In 1997 Miyazaki et al. described a case of intracranial hypotension syndrome due to overdrainage of cerebrospinal fluid presented with hearing loss afterventriculoperitoneal shunting procedure. A 69-year-old man suffering from subarachnoid hemorrhage presented with an angiogram showing two aneurysms, one of the right internal carotid artery and one of the middle cerebral artery. Neck clipping was performed. One month later, he developed normal pressure hydrocephalus (NPH), which was treated by ventriculoperitoneal shunting procedure using low pressure Pudenz valve system. Trias of NPH were improved by insertion of shunt system. However, he complained of hearing loss which was worsened by upright position and improved by lying down. Such kinds of phenomenon were demonstrated by audiogram showing that the transitory decrease of hearing and electrocochleography showing the elongation of N1 latency at upright position. These data suggested that his hearing loss was caused by inner ear or auditory nerve lesion. After the shunt system was replaced into the antisiphon device, his hearing disturbance improved. Axial computed tomography of bone window at the level of orbitomeatal line demonstrated widely perilymphatic duct on both sides. This finding suggested that the fluctuation of intracranial pressure was easily transmitted into the cochlear through the widened perilymphatic duct, resulting in hearing disturbance 1).


Várallyay et al. want to call attention to this rare iatrogenic condition with potentially severe consequences.

They performed a systematic literature-review and presented ther five cases.

Once recognized in time, Miyazaki syndrome can be well taken care of.

Patients with chronic ventricular shunt need monitoring for CSF over-drainage to recognise potential complications such as cervical myelopathy or radiculopathy 2).


In 2018 a 33-year-old patient had undergone placement of a ventriculoperitoneal shunt with a pressure-adjustable valve for communicating hydrocephalus years before presenting to our department with the complaints of constant headache and unsteady gait. On the basis of the clinical picture and her history, plain and contrast-enhanced cranial and whole spine magnetic resonance imaging and magnetic resonance angiography examinations were performed, with the scans revealing signs indicative of cerebrospinal fluid hypotension typical of Miyazaki syndrome 3).

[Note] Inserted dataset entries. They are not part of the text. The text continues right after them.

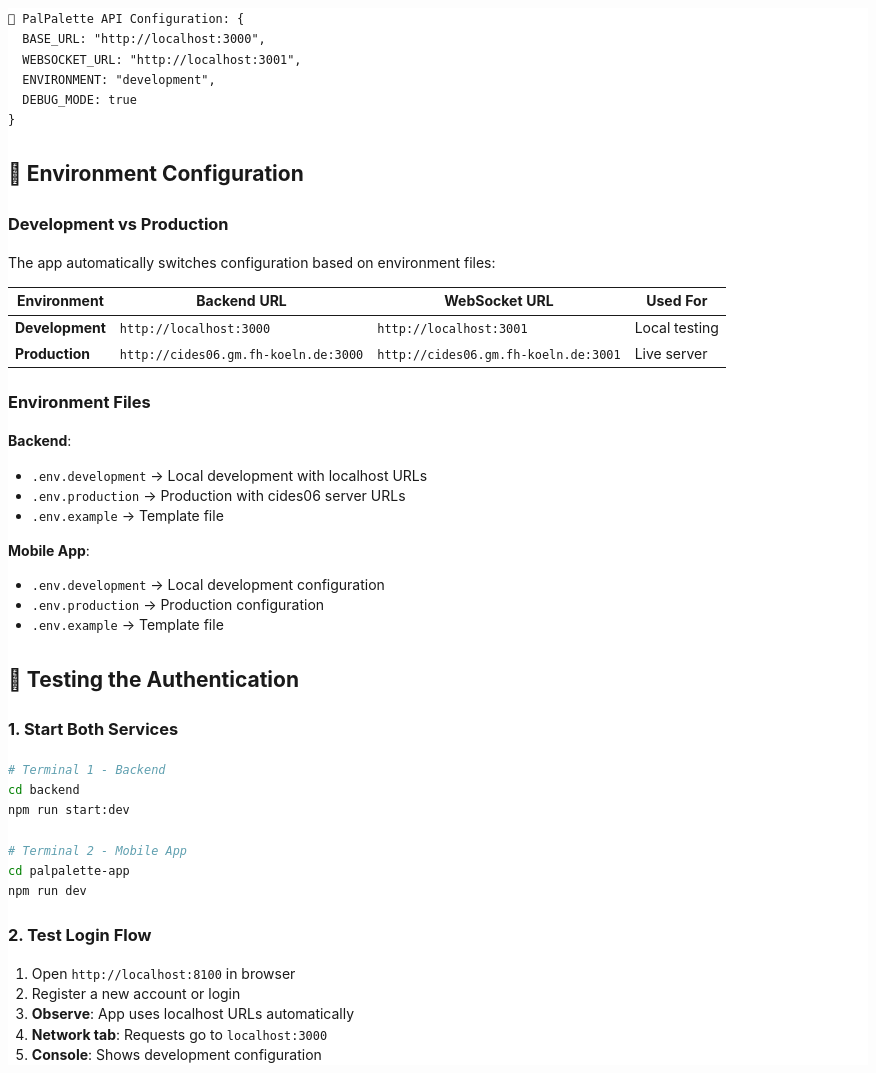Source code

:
 ```
🔧 PalPalette API Configuration: {
  BASE_URL: "http://localhost:3000",
  WEBSOCKET_URL: "http://localhost:3001",
  ENVIRONMENT: "development",
  DEBUG_MODE: true
}
```

## 🔧 Environment Configuration

### **Development vs Production**

The app automatically switches configuration based on environment files:

| Environment     | Backend URL                          | WebSocket URL                        | Used For      |
| --------------- | ------------------------------------ | ------------------------------------ | ------------- |
| **Development** | `http://localhost:3000`              | `http://localhost:3001`              | Local testing |
| **Production**  | `http://cides06.gm.fh-koeln.de:3000` | `http://cides06.gm.fh-koeln.de:3001` | Live server   |

### **Environment Files**

**Backend**:

- `.env.development` → Local development with localhost URLs
- `.env.production` → Production with cides06 server URLs
- `.env.example` → Template file

**Mobile App**:

- `.env.development` → Local development configuration
- `.env.production` → Production configuration
- `.env.example` → Template file

## 🎯 Testing the Authentication

### **1. Start Both Services**

```bash
# Terminal 1 - Backend
cd backend
npm run start:dev

# Terminal 2 - Mobile App
cd palpalette-app
npm run dev
```

### **2. Test Login Flow**

1. Open `http://localhost:8100` in browser
2. Register a new account or login
3. **Observe**: App uses localhost URLs automatically
4. **Network tab**: Requests go to `localhost:3000`
5. **Console**: Shows development configuration
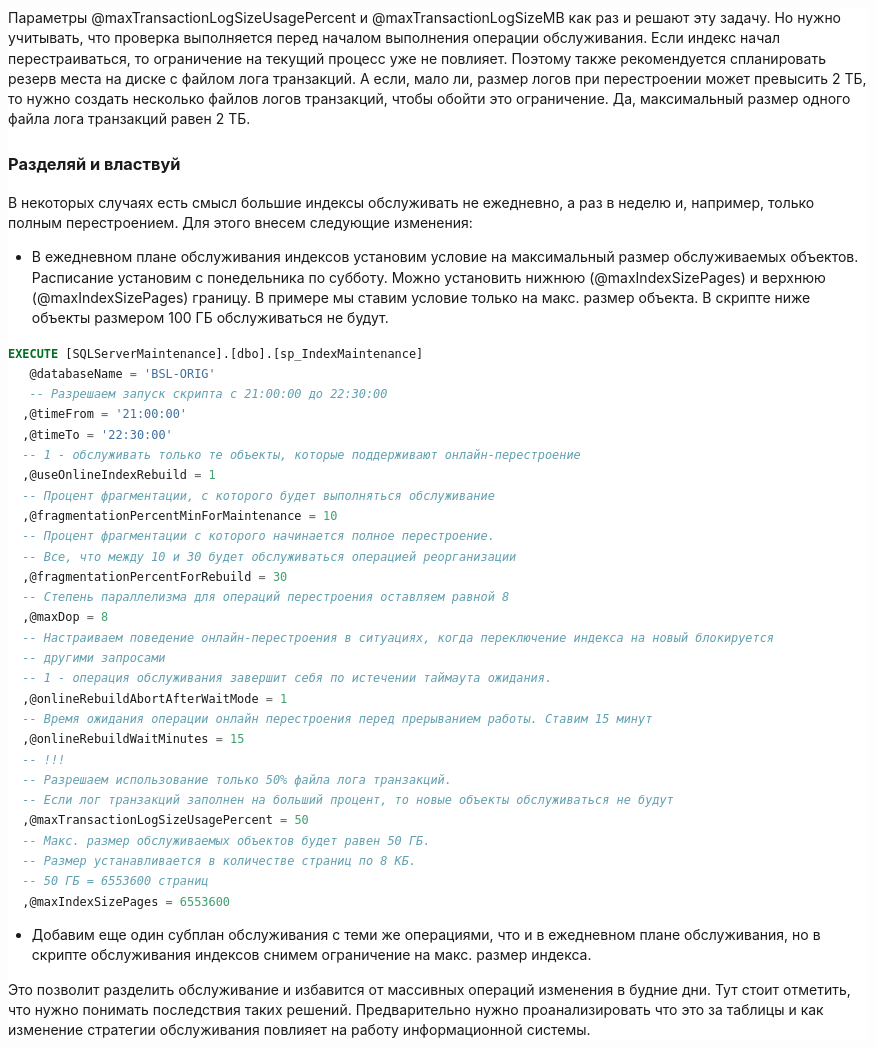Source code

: Параметры @maxTransactionLogSizeUsagePercent и @maxTransactionLogSizeMB как раз и решают эту задачу. Но нужно учитывать, что проверка выполняется перед началом выполнения операции обслуживания. Если индекс начал перестраиваться, то ограничение на текущий процесс уже не повлияет. Поэтому также рекомендуется спланировать резерв места на диске с файлом лога транзакций. А если, мало ли, размер логов при перестроении может превысить 2 ТБ, то нужно создать несколько файлов логов транзакций, чтобы обойти это ограничение. Да, максимальный размер одного файла лога транзакций равен 2 ТБ.

### Разделяй и властвуй

В некоторых случаях есть смысл большие индексы обслуживать не ежедневно, а раз в неделю и, например, только полным перестроением. Для этого внесем следующие изменения:

* В ежедневном плане обслуживания индексов установим условие на максимальный размер обслуживаемых объектов. Расписание установим с понедельника по субботу. Можно установить нижнюю (@maxIndexSizePages) и верхнюю (@maxIndexSizePages) границу. В примере мы ставим условие только на макс. размер объекта. В скрипте ниже объекты размером 100 ГБ обслуживаться не будут.

```sql
EXECUTE [SQLServerMaintenance].[dbo].[sp_IndexMaintenance] 
   @databaseName = 'BSL-ORIG'
   -- Разрешаем запуск скрипта с 21:00:00 до 22:30:00
  ,@timeFrom = '21:00:00'
  ,@timeTo = '22:30:00'
  -- 1 - обслуживать только те объекты, которые поддерживают онлайн-перестроение
  ,@useOnlineIndexRebuild = 1
  -- Процент фрагментации, с которого будет выполняться обслуживание
  ,@fragmentationPercentMinForMaintenance = 10
  -- Процент фрагментации с которого начинается полное перестроение.
  -- Все, что между 10 и 30 будет обслуживаться операцией реорганизации
  ,@fragmentationPercentForRebuild = 30
  -- Степень параллелизма для операций перестроения оставляем равной 8
  ,@maxDop = 8
  -- Настраиваем поведение онлайн-перестроения в ситуациях, когда переключение индекса на новый блокируется
  -- другими запросами
  -- 1 - операция обслуживания завершит себя по истечении таймаута ожидания.
  ,@onlineRebuildAbortAfterWaitMode = 1
  -- Время ожидания операции онлайн перестроения перед прерыванием работы. Ставим 15 минут
  ,@onlineRebuildWaitMinutes = 15
  -- !!!
  -- Разрешаем использование только 50% файла лога транзакций.
  -- Если лог транзакций заполнен на больший процент, то новые объекты обслуживаться не будут
  ,@maxTransactionLogSizeUsagePercent = 50
  -- Макс. размер обслуживаемых объектов будет равен 50 ГБ.
  -- Размер устанавливается в количестве страниц по 8 КБ.
  -- 50 ГБ = 6553600 страниц
  ,@maxIndexSizePages = 6553600
```

* Добавим еще один субплан обслуживания с теми же операциями, что и в ежедневном плане обслуживания, но в скрипте обслуживания индексов снимем ограничение на макс. размер индекса.

Это позволит разделить обслуживание и избавится от массивных операций изменения в будние дни. Тут стоит отметить, что нужно понимать последствия таких решений. Предварительно нужно проанализировать что это за таблицы и как изменение стратегии обслуживания повлияет на работу информационной системы.

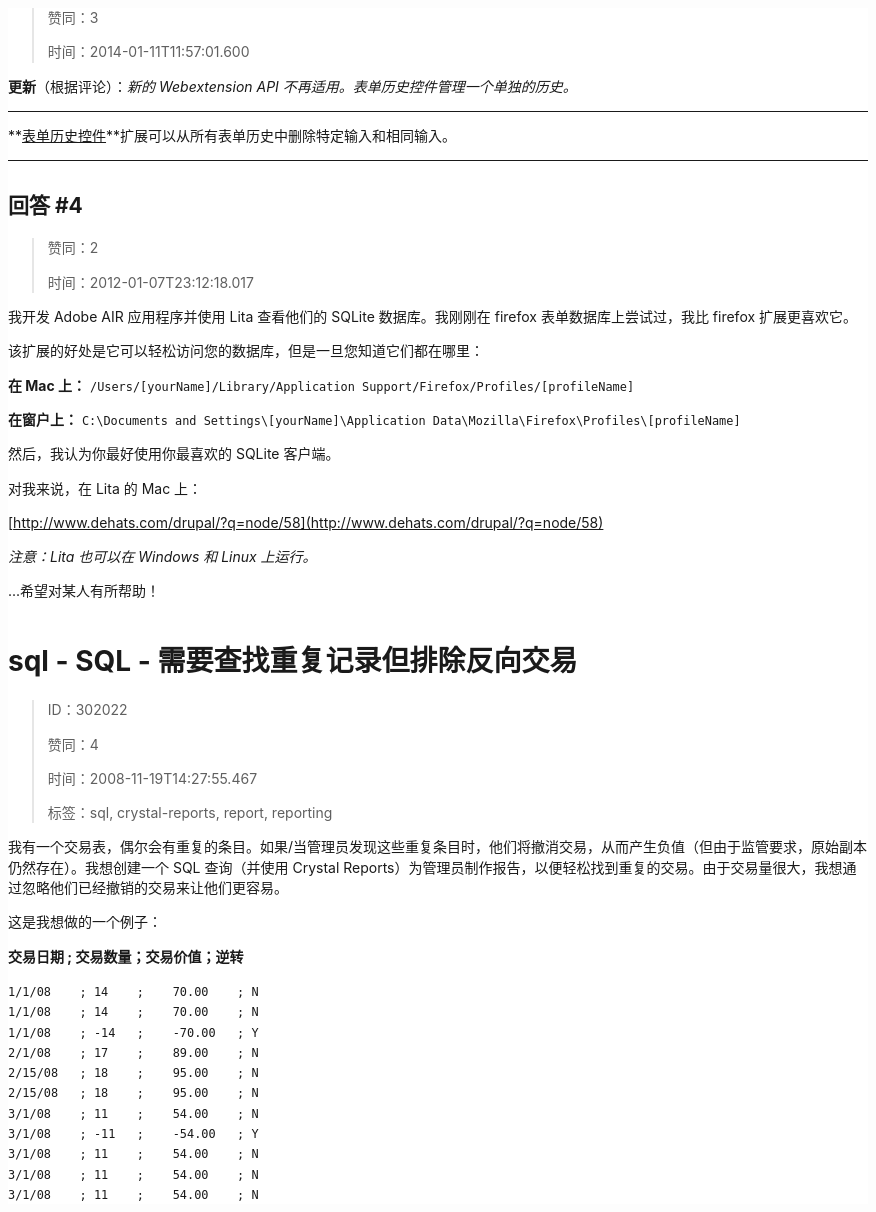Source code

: > 赞同：3
> 
> 时间：2014-01-11T11:57:01.600

**更新**（根据评论）：*新的 Webextension API 不再适用。表单历史控件管理一个单独的历史。*

* * *

**[表单历史控件](https://addons.mozilla.org/addon/form-history-control/)**扩展可以从所有表单历史中删除特定输入和相同输入。

* * *

## 回答 #4

> 赞同：2
> 
> 时间：2012-01-07T23:12:18.017

我开发 Adob​​e AIR 应用程序并使用 Lita 查看他们的 SQLite 数据库。我刚刚在 firefox 表单数据库上尝试过，我比 firefox 扩展更喜欢它。

该扩展的好处是它可以轻松访问您的数据库，但是一旦您知道它们都在哪里：

**在 Mac 上：**
`/Users/[yourName]/Library/Application Support/Firefox/Profiles/[profileName]`

**在窗户上：**
`C:\Documents and Settings\[yourName]\Application Data\Mozilla\Firefox\Profiles\[profileName]`

然后，我认为你最好使用你最喜欢的 SQLite 客户端。

对我来说，在 Lita 的 Mac 上：

[http://www.dehats.com/drupal/?q=node/58](http://www.dehats.com/drupal/?q=node/58)

*注意：Lita 也可以在 Windows 和 Linux 上运行。*

...希望对某人有所帮助！

# sql - SQL - 需要查找重复记录但排除反向交易

> ID：302022
> 
> 赞同：4
> 
> 时间：2008-11-19T14:27:55.467
> 
> 标签：sql, crystal-reports, report, reporting

我有一个交易表，偶尔会有重复的条目。如果/当管理员发现这些重复条目时，他们将撤消交易，从而产生负值（但由于监管要求，原始副本仍然存在）。我想创建一个 SQL 查询（并使用 Crystal Reports）为管理员制作报告，以便轻松找到重复的交易。由于交易量很大，我想通过忽略他们已经撤销的交易来让他们更容易。

这是我想做的一个例子：

**交易日期 ; 交易数量；交易价值；逆转**

```
1/1/08    ; 14    ;    70.00    ; N
1/1/08    ; 14    ;    70.00    ; N
1/1/08    ; -14   ;    -70.00   ; Y
2/1/08    ; 17    ;    89.00    ; N
2/15/08   ; 18    ;    95.00    ; N
2/15/08   ; 18    ;    95.00    ; N
3/1/08    ; 11    ;    54.00    ; N
3/1/08    ; -11   ;    -54.00   ; Y
3/1/08    ; 11    ;    54.00    ; N
3/1/08    ; 11    ;    54.00    ; N
3/1/08    ; 11    ;    54.00    ; N 
```
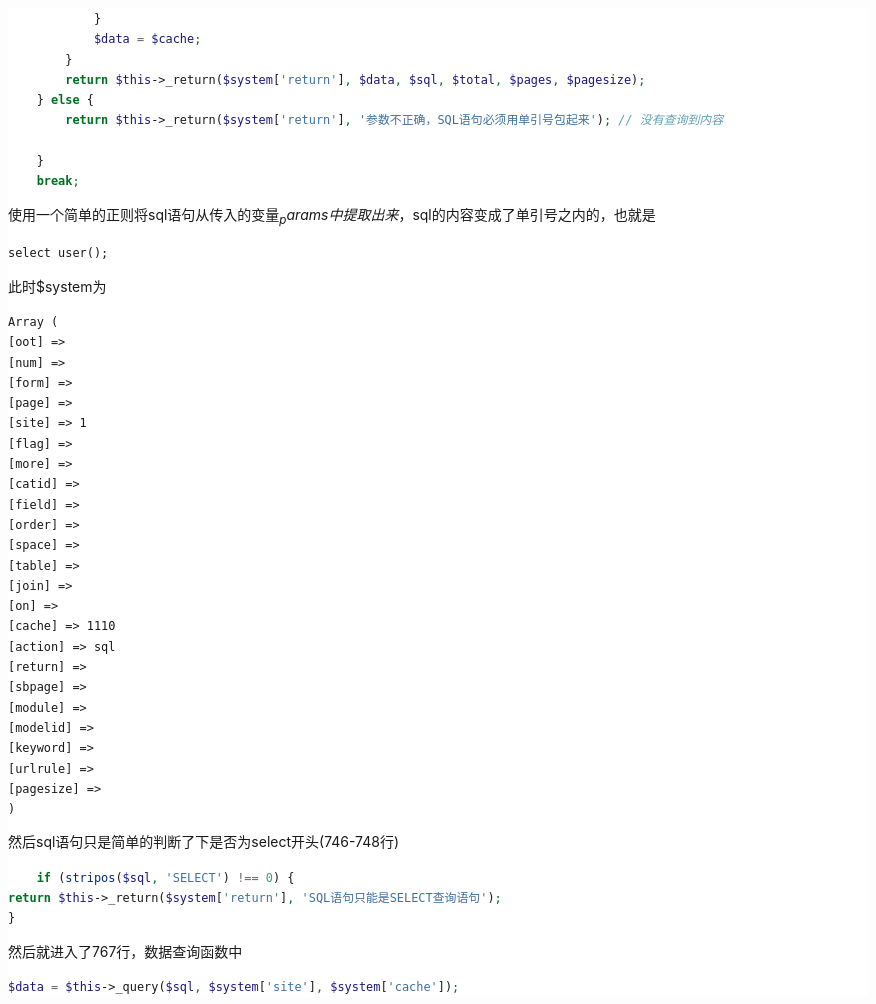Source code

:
 ```php
	        }
	        $data = $cache;
	    }
	    return $this->_return($system['return'], $data, $sql, $total, $pages, $pagesize);
	} else {
	    return $this->_return($system['return'], '参数不正确，SQL语句必须用单引号包起来'); // 没有查询到内容
    
	}
	break;
```

使用一个简单的正则将sql语句从传入的变量$_params中提取出来，$sql的内容变成了单引号之内的，也就是

	select user();
此时$system为

	﻿Array (
	[oot] => 
	[num] => 
	[form] => 
	[page] => 
	[site] => 1 
	[flag] => 
	[more] => 
	[catid] => 
	[field] => 
	[order] => 
	[space] => 
	[table] => 
	[join] => 
	[on] => 
	[cache] => 1110 
	[action] => sql 
	[return] => 
	[sbpage] => 
	[module] => 
	[modelid] => 
	[keyword] => 
	[urlrule] => 
	[pagesize] => 
	) 
然后sql语句只是简单的判断了下是否为select开头(746-748行)
​    
```php
	if (stripos($sql, 'SELECT') !== 0) {
return $this->_return($system['return'], 'SQL语句只能是SELECT查询语句');
}
```
然后就进入了767行，数据查询函数中

```php
$data = $this->_query($sql, $system['site'], $system['cache']);
```
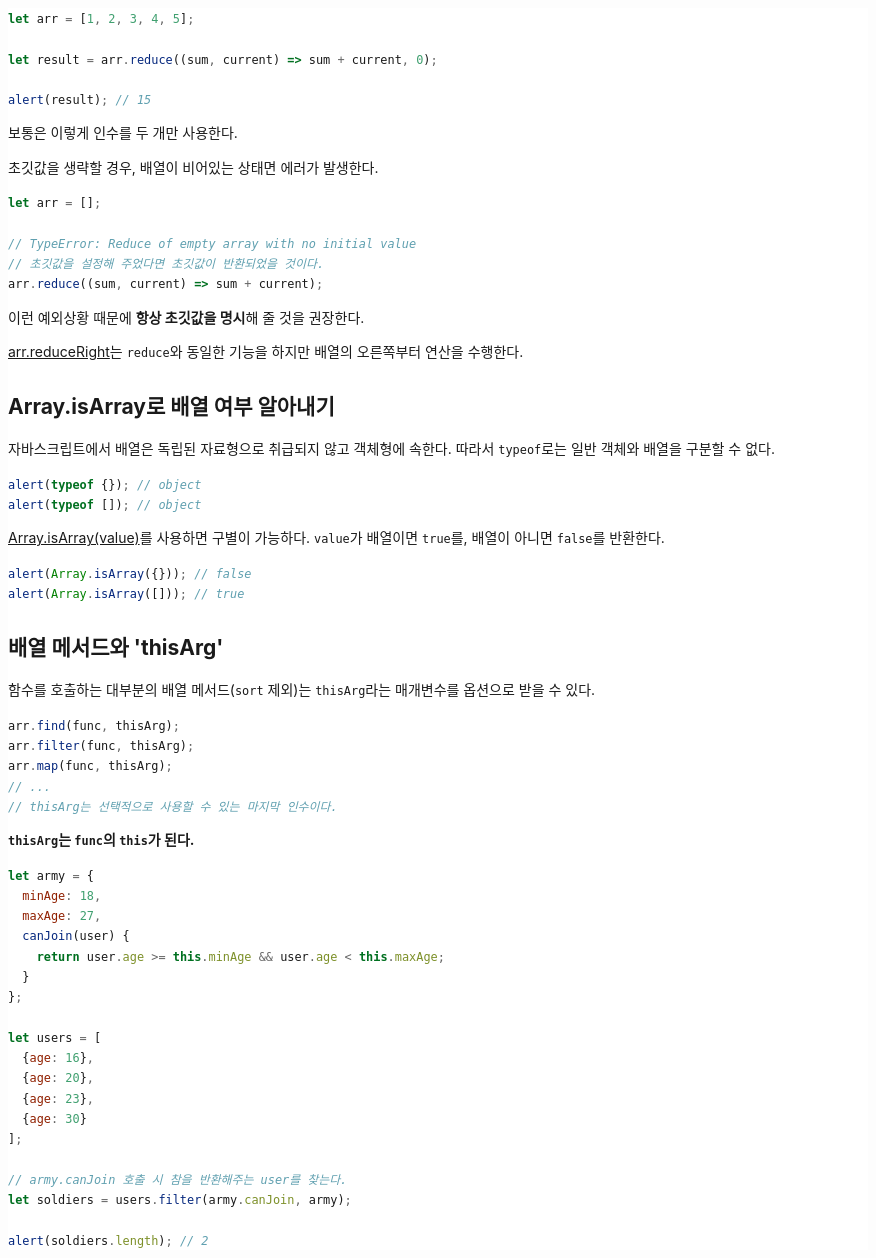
 ```js
let arr = [1, 2, 3, 4, 5];

let result = arr.reduce((sum, current) => sum + current, 0);

alert(result); // 15
```
보통은 이렇게 인수를 두 개만 사용한다.

초깃값을 생략할 경우, 배열이 비어있는 상태면 에러가 발생한다.
```js
let arr = [];

// TypeError: Reduce of empty array with no initial value
// 초깃값을 설정해 주었다면 초깃값이 반환되었을 것이다.
arr.reduce((sum, current) => sum + current);
```
이런 예외상황 때문에 **항상 초깃값을 명시**해 줄 것을 권장한다.

[arr.reduceRight](https://developer.mozilla.org/ko/docs/Web/JavaScript/Reference/Global_Objects/Array/reduceRight)는  `reduce`와 동일한 기능을 하지만 배열의 오른쪽부터 연산을 수행한다.

## Array.isArray로 배열 여부 알아내기
자바스크립트에서 배열은 독립된 자료형으로 취급되지 않고 객체형에 속한다. 따라서  `typeof`로는 일반 객체와 배열을 구분할 수 없다.
```js
alert(typeof {}); // object
alert(typeof []); // object
```

[Array.isArray(value)](https://developer.mozilla.org/ko/docs/Web/JavaScript/Reference/Global_Objects/Array/isArray)를 사용하면 구별이 가능하다. `value`가 배열이면 `true`를, 배열이 아니면 `false`를 반환한다.
```js
alert(Array.isArray({})); // false
alert(Array.isArray([])); // true
```

## 배열 메서드와 'thisArg'
함수를 호출하는 대부분의 배열 메서드(`sort` 제외)는 `thisArg`라는 매개변수를 옵션으로 받을 수 있다.
```js
arr.find(func, thisArg);
arr.filter(func, thisArg);
arr.map(func, thisArg);
// ...
// thisArg는 선택적으로 사용할 수 있는 마지막 인수이다.
```
**`thisArg`는 `func`의 `this`가 된다.**
```js run
let army = {
  minAge: 18,
  maxAge: 27,
  canJoin(user) {
    return user.age >= this.minAge && user.age < this.maxAge;
  }
};

let users = [
  {age: 16},
  {age: 20},
  {age: 23},
  {age: 30}
];

// army.canJoin 호출 시 참을 반환해주는 user를 찾는다.
let soldiers = users.filter(army.canJoin, army);

alert(soldiers.length); // 2
```

  [Symbol.isConcatSpreadable]: true,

In 2015 Caruso et al. reported one case 4).

References

1)

Miyazaki Y, Tomii M, Sawauchi S, Ikeuchi S, Yuki K, Abe T. [A case of hearing loss caused by overdrainage of cerebrospinal fluid after ventriculo-peritoneal shunting procedure]. No Shinkei Geka. 1997 Apr;25(4):367-71. Japanese. PubMed PMID: 9125722.
2)

Várallyay P, Nagy Z, Szűcs A, Czigléczki G, Markia B, Nagy G, Osztie É, Vajda J, Vitanovics D. Miyazaki syndrome: Cervical myelo/radiculopathy caused by overshunting. A systematic review. Clin Neurol Neurosurg. 2019 Sep 24;186:105531. doi: 10.1016/j.clineuro.2019.105531. [Epub ahead of print] PubMed PMID: 31622897.
3)

Kovács A, Németh T, Csomor A, Novák T, Kövér F, Vörös E. Miyazaki Syndrome due to Ventriculoperitoneal Shunt Treatment. World Neurosurg. 2018 Aug;116:29-34. doi: 10.1016/j.wneu.2018.05.032. Epub 2018 May 31. PubMed PMID: 29775766.
4)

Caruso R, Wierzbicki V, Marrocco L, Pesce A, Piccione E. A Poorly Known Cerebrospinal Fluid Shunt Complication: Miyazaki Syndrome. World Neurosurg. 2015 Sep;84(3):834-8. doi: 10.1016/j.wneu.2015.04.030. Epub 2015 Apr 23. PubMed PMID: 25913430.